Howard E. Wright
MORTIMER H. NEUFVILLE, current UMES interim president, is proof you can go home again professionally. He was a senior administrator in Princess Anne between 1983 and 1996, when he held these posts:
• Associate director - Maryland Agriculture Experiment Station
• Associate vice president for academic affairs
• Acting vice president for academic affairs
• Vice president for academic affairs
A Tuskegee (Ala.) Institute graduate with a master’s and doctorate in agriculture from the University of Florida, Neufville came out of retirement to replace Thelma B. Thompson, who left office on Aug. 15, 2011. Neufville, a native of Jamaica like Thompson, spent his career as an educator reaching out to developing nations to help them improve agricultural production.

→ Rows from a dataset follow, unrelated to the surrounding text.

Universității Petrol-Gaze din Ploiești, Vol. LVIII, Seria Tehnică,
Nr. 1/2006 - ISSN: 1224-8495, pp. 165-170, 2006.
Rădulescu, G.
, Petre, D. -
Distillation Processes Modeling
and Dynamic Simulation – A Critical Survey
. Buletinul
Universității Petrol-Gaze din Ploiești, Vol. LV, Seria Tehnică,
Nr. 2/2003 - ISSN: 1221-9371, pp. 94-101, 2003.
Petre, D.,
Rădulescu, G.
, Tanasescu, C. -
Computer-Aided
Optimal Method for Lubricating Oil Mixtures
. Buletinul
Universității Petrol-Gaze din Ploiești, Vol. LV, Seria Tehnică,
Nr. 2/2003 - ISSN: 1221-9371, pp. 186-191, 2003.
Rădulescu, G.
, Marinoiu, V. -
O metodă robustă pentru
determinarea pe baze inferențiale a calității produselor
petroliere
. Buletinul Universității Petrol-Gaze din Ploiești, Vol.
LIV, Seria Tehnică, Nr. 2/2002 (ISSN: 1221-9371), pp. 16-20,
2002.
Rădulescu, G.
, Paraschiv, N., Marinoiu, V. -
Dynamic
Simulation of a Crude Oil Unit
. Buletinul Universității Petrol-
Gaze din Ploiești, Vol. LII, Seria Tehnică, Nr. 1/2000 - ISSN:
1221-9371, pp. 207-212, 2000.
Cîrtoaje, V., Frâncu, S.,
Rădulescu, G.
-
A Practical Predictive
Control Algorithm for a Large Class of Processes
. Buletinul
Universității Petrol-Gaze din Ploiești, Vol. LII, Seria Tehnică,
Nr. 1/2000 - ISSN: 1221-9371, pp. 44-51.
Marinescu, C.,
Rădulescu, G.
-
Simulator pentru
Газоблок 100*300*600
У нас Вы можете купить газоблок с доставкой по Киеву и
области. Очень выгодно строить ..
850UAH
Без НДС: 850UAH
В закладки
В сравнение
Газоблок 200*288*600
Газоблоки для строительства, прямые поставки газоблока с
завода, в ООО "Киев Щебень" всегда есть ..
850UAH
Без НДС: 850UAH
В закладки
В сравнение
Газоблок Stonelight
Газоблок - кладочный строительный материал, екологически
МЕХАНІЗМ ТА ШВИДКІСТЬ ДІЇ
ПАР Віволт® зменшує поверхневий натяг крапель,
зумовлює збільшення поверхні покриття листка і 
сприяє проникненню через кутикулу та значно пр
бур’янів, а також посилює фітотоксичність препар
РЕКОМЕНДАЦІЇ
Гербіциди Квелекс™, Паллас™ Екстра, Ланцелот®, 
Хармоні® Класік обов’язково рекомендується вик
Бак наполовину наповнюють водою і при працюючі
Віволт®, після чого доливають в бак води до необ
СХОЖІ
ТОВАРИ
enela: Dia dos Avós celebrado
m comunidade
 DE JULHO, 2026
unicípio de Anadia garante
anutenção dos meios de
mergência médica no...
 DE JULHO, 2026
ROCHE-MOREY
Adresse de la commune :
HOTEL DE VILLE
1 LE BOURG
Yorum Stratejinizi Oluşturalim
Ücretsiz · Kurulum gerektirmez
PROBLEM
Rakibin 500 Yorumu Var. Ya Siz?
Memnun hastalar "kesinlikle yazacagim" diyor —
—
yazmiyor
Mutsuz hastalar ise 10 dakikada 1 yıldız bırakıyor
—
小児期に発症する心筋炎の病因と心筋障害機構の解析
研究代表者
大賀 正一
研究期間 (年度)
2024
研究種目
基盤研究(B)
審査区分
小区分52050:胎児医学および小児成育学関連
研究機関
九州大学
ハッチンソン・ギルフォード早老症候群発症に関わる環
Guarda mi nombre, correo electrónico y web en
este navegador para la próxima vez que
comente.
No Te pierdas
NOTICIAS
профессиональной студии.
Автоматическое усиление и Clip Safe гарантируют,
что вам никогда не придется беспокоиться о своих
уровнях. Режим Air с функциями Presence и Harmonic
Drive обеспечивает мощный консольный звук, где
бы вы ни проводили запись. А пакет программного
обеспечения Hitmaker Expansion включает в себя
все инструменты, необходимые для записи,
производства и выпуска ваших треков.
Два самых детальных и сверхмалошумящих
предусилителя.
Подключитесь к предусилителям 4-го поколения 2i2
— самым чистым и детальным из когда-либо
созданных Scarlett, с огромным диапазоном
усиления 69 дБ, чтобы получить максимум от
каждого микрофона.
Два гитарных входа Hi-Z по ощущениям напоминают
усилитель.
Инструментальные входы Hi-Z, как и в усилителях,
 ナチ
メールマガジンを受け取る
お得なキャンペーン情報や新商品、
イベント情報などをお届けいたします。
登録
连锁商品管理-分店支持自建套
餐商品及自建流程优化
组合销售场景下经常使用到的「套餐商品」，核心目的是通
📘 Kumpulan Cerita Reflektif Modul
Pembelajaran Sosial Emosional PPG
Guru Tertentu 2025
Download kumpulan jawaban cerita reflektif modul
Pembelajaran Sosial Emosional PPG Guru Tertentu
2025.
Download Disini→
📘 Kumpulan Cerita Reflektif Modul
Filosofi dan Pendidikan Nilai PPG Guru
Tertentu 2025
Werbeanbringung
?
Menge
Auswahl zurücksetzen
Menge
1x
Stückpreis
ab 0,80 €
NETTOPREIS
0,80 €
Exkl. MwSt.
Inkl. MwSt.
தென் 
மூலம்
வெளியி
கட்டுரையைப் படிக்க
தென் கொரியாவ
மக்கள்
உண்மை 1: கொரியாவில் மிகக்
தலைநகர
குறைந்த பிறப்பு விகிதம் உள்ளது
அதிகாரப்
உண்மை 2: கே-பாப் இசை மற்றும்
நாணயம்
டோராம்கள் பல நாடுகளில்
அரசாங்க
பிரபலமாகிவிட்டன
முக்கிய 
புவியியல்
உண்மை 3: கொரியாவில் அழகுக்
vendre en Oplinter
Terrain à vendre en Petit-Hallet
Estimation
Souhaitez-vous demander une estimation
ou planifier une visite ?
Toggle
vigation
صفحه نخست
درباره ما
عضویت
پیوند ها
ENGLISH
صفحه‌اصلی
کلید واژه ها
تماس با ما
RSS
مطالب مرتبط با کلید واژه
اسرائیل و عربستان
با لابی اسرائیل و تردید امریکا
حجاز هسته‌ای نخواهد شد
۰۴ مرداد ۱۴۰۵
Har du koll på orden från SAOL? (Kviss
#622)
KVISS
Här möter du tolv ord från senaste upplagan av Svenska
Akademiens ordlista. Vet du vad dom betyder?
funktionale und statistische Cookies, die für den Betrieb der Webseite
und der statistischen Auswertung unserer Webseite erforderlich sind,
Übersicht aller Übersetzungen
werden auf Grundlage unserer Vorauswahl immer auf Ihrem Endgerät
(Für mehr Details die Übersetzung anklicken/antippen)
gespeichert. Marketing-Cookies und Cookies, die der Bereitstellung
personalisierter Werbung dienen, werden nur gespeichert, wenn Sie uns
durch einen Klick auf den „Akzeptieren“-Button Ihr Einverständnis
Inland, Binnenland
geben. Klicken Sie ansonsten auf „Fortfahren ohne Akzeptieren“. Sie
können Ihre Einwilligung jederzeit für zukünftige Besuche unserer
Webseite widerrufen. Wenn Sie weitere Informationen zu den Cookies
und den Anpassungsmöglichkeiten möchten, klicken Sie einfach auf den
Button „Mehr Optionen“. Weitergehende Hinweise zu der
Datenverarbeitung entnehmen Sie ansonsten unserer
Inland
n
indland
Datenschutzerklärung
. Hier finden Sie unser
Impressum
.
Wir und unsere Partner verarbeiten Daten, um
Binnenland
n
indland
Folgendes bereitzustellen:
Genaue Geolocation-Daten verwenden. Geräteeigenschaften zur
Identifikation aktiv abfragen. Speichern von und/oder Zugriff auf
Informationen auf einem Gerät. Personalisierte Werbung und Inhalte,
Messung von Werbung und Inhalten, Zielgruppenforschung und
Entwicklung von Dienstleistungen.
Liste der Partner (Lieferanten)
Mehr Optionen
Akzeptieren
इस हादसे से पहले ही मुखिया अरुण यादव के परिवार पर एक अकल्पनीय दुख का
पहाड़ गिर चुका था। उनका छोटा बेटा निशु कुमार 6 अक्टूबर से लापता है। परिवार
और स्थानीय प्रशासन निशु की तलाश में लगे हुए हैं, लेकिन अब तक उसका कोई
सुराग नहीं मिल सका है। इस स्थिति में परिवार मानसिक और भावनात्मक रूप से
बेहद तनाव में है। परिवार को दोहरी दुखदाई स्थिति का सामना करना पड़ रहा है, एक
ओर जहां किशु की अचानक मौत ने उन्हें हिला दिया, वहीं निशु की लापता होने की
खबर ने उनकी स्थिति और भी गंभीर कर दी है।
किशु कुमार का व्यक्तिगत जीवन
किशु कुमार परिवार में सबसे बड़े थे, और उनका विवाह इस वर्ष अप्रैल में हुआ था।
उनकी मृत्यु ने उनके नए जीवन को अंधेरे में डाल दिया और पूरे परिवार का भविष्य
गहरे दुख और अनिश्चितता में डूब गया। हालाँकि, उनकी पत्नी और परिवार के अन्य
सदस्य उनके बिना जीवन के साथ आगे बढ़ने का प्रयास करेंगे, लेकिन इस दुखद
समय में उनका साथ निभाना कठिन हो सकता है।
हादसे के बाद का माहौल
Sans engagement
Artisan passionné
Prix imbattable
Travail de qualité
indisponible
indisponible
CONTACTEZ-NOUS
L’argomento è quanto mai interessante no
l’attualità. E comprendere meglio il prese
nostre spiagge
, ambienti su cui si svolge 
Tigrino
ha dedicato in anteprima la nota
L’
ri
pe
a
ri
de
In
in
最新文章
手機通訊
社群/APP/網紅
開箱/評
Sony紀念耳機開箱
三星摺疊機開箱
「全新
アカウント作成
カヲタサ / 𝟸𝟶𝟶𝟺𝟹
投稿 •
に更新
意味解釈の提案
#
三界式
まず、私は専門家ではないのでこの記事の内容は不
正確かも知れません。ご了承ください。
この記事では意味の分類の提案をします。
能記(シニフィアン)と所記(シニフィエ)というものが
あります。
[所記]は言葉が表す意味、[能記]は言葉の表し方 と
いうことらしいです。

He came to UMES in 1983 from Lincoln University in Jefferson City, Mo. to be dean of agricultural science and 1890 Research Director under William P. Hytche, who as president hired him.
During his first tour at UMES, Neufville helped secure a federal grant to work with the nation of Cameroon to improve root and tuber crop yields. At the time, it was the largest amount awarded to a historically black institution.
Neufville served on a committee that assembled material placed in a time capsule during UMES' centennial in 1986 and was also at the university during the 100th anniversary celebration of 1890 federal legislation that gave the school a boost as a land-grant institution.
He left UMES a year before Hytche retired in 1997, but continued working on agriculture outreach programs from Washington, D.C. with the Association of Public Land-grant Universities.
JACKIE THOMAS was appointed interim president of UMES on Aug. 24, 2001 and served one year between the administrations of Dolores Spikes and Thelma B. Thompson.
That year might have been one of America’s most traumatic in more than a generation.
Thomas came to UMES from South Carolina State University (Orangeburg) in August 1990 to teach English and help coach the track team.
Among accomplishments he lists during his 14 years at UMES: the creation of the University Scholars Program and a plan to increase enrollment his curriculum vita says “yielded the largest freshman classes in the history of the institution for three consecutive years.”
He was UMES' English department chairman before moving into central administration, where he worked as an executive assistant to the president, associate vice president for academic / student affairs and executive vice president.
When the university system’s governing board chose Thompson from Norfolk (Va.) State University, Thomas returned to the classroom as a professor of English and modern languages. He left Princess Anne in the spring of 2004 to become an administrator at Middle Tennessee State University in Murfreesboro.
Western Illinois University in Macomb selected him in January 2008 to be its chief academic officer. In July 2011, at age 50, he became WIU's 11th president and the first African-American to hold that post. A Calhoun, Ala. native, Thomas is a graduate of Alabama A&M University in Huntsville, earned a master's degree from Virginia State University in Petersburg and received his doctorate from Indiana University of Pennsylvania.
His WIU colleagues know him as Jack Thomas. He and his wife, Linda, have two sons, Patrick and Darius.
HOWARD EMERY WRIGHT was UMES’ interim leader during the 1970-1971 academic year, bridging the administrations of John Taylor Williams and Archie L. Buffkins.
Born in Philadelphia in 1908, he came to Maryland State College in 1967 to be academic dean and chief academic officer. A graduate of Lincoln University in Pennsylvania*, he earned a master’s and doctorate in psychology from The Ohio State University.
During the Great Depression, he was a high school principal in Georgia and West Virginia and during World War II in Texas, where he also was an education professor at what was then Prairie View (State Normal and Industrial) College.
He was a faculty member at North Carolina College for Negroes, now N.C. Central University in Durham, and at Texas Southern University in Houston. From 1961 to 1965, he served as president of Allen University in Columbia, S.C.
He worked in Washington, D.C., including for the U.S. Office of Education, prior to coming to Maryland State.
Former President William P. Hytche described Wright as “mild-mannered.” He was best known, Hytche noted, “for his strong interest in the campus library” and credits him with being “instrumental in the acquisition of Frederick Douglass Library.”
Wright was a candidate to succeed Williams as the campus' chief executive, but the state university system’s governing board instead chose Buffkins. He moved on to Hampton (Va.) Institute and also taught at Salisbury State University in 1974.
Wright's biography* on the website of the African American Pioneers in Psychology, based at Oklahoma State University, says he died in 1988.